» **Dataset excerpt**:
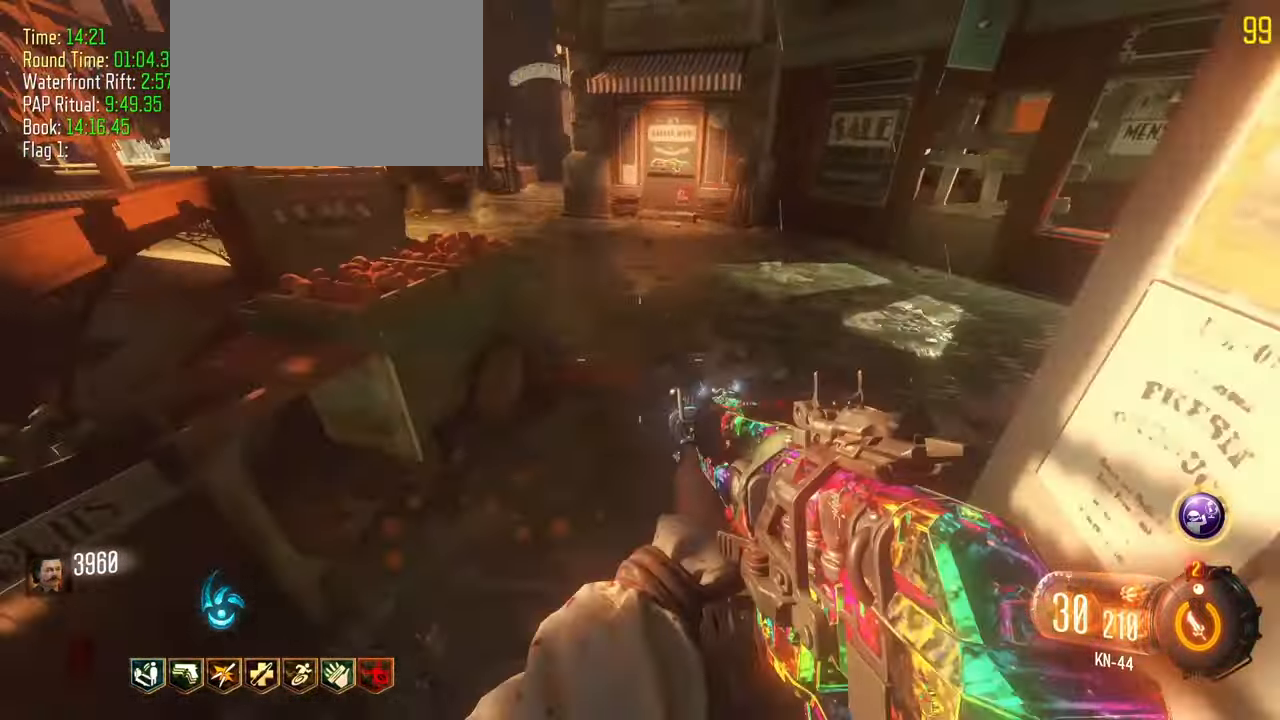
{"keys": ["a", "shift", "w"]}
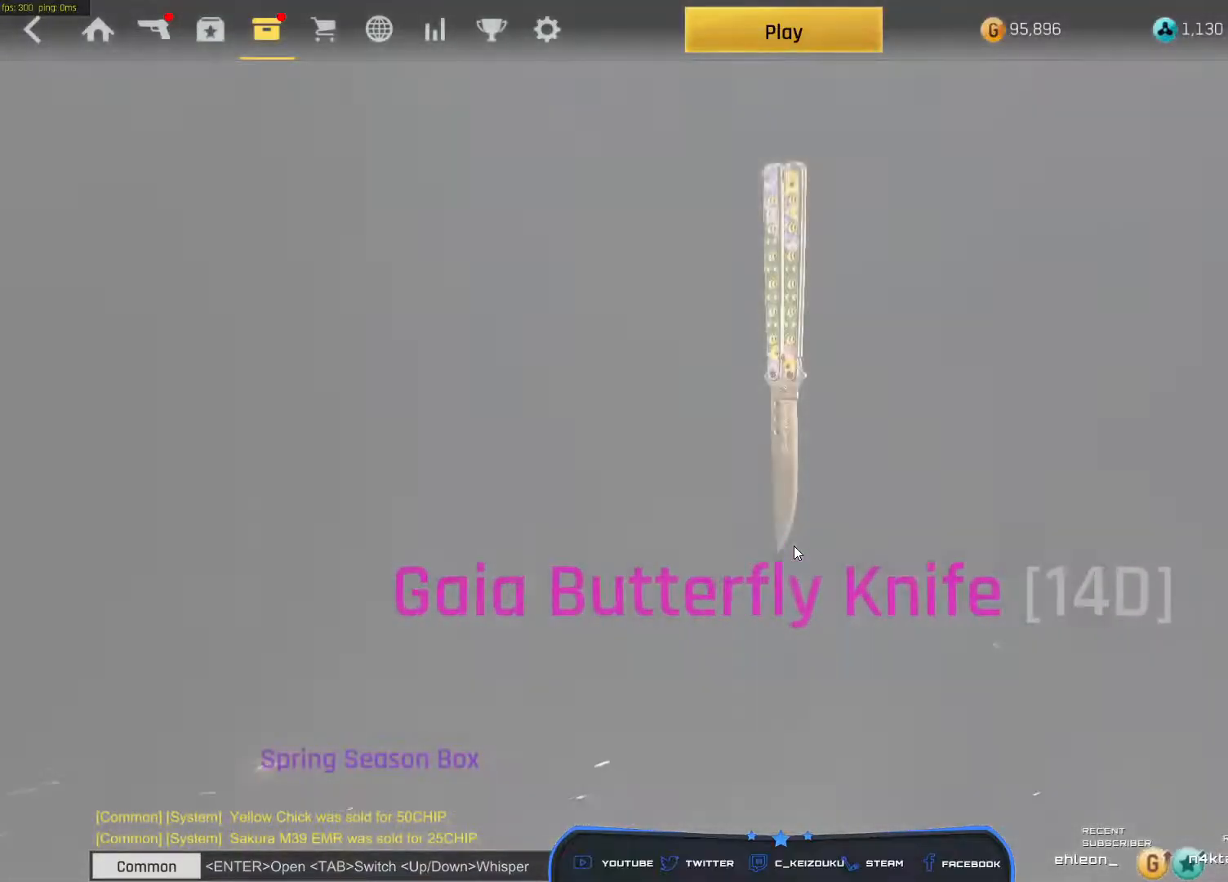
Gameplay with keyboard and mouse; each line is a JSON object with the keys and mouse buttons held at the frame after it. "events" lists presses ("down") and releases ("up") of "a", "ctrl", "d", "e", "f", "q", "r", "s", "shift", "space", "tab", "w", "mouse_left", "mouse_wheel", "mouse_right", "mouse_mb4" and "mouse_mb5" between this image and that frame as [ms after this image, input, new state], when the widget could be followed in between. "mouse_left", "mouse_wheel", "mouse_right", "mouse_mb4", "mouse_mb5" = the "left", "wheel", "right", "mb4", "mb5" buttons of the "mouse" list. No other keys are recorded. "wheel" means that the mouse wheel is clicked or scrolled. Mouse movement is not recorded.
{"keys": ["space"], "mouse": [], "events": []}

» **Exercise directions**:
What is wanted is the listing, written out exactly, with each picture removed.

» **Problem solution**:
{"keys": ["a", "shift", "w"]}
Gameplay with keyboard and mouse; each line is a JSON object with the keys and mouse buttons held at the frame after it. "events" lists presses ("down") and releases ("up") of "a", "ctrl", "d", "e", "f", "q", "r", "s", "shift", "space", "tab", "w", "mouse_left", "mouse_wheel", "mouse_right", "mouse_mb4" and "mouse_mb5" between this image and that frame as [ms after this image, input, new state], when the widget could be followed in between. "mouse_left", "mouse_wheel", "mouse_right", "mouse_mb4", "mouse_mb5" = the "left", "wheel", "right", "mb4", "mb5" buttons of the "mouse" list. No other keys are recorded. "wheel" means that the mouse wheel is clicked or scrolled. Mouse movement is not recorded.
{"keys": ["space"], "mouse": [], "events": []}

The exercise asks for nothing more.